» **Try it**:
An exact copy of the lines from the one containing "off state + Voltage" through the last line below is required; include both of those lines and no others.

Saved data entries
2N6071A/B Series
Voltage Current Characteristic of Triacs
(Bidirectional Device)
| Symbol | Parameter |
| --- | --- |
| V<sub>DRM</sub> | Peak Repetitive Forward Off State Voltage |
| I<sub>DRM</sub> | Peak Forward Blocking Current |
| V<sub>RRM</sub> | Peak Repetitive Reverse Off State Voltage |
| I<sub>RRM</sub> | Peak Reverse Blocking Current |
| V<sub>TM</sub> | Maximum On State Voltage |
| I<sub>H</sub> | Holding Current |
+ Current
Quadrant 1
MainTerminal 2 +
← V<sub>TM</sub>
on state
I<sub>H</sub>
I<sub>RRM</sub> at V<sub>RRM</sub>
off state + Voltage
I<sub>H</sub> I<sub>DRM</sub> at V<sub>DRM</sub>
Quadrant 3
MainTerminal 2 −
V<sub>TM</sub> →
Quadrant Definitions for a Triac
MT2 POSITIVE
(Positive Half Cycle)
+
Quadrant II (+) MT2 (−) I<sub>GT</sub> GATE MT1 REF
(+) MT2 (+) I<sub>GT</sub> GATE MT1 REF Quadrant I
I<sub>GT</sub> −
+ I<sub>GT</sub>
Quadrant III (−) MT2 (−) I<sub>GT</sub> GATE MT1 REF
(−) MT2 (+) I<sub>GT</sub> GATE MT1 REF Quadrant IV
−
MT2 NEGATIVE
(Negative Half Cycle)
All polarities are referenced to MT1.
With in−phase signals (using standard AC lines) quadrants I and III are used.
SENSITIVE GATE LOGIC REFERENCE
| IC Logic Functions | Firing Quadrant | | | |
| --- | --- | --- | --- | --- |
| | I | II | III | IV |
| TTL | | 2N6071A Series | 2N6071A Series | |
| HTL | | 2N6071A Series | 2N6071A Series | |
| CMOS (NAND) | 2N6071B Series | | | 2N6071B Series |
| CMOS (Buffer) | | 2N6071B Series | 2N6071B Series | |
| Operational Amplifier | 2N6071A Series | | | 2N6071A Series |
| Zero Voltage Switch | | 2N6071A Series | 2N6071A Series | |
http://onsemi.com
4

» **Solution to the problem**:
off state + Voltage
I<sub>H</sub> I<sub>DRM</sub> at V<sub>DRM</sub>
Quadrant 3
MainTerminal 2 −
V<sub>TM</sub> →
Quadrant Definitions for a Triac
MT2 POSITIVE
(Positive Half Cycle)
+
Quadrant II (+) MT2 (−) I<sub>GT</sub> GATE MT1 REF
(+) MT2 (+) I<sub>GT</sub> GATE MT1 REF Quadrant I
I<sub>GT</sub> −
+ I<sub>GT</sub>
Quadrant III (−) MT2 (−) I<sub>GT</sub> GATE MT1 REF
(−) MT2 (+) I<sub>GT</sub> GATE MT1 REF Quadrant IV
−
MT2 NEGATIVE
(Negative Half Cycle)
All polarities are referenced to MT1.
With in−phase signals (using standard AC lines) quadrants I and III are used.
SENSITIVE GATE LOGIC REFERENCE
| IC Logic Functions | Firing Quadrant | | | |
| --- | --- | --- | --- | --- |
| | I | II | III | IV |
| TTL | | 2N6071A Series | 2N6071A Series | |
| HTL | | 2N6071A Series | 2N6071A Series | |
| CMOS (NAND) | 2N6071B Series | | | 2N6071B Series |
| CMOS (Buffer) | | 2N6071B Series | 2N6071B Series | |
| Operational Amplifier | 2N6071A Series | | | 2N6071A Series |
| Zero Voltage Switch | | 2N6071A Series | 2N6071A Series | |
http://onsemi.com
4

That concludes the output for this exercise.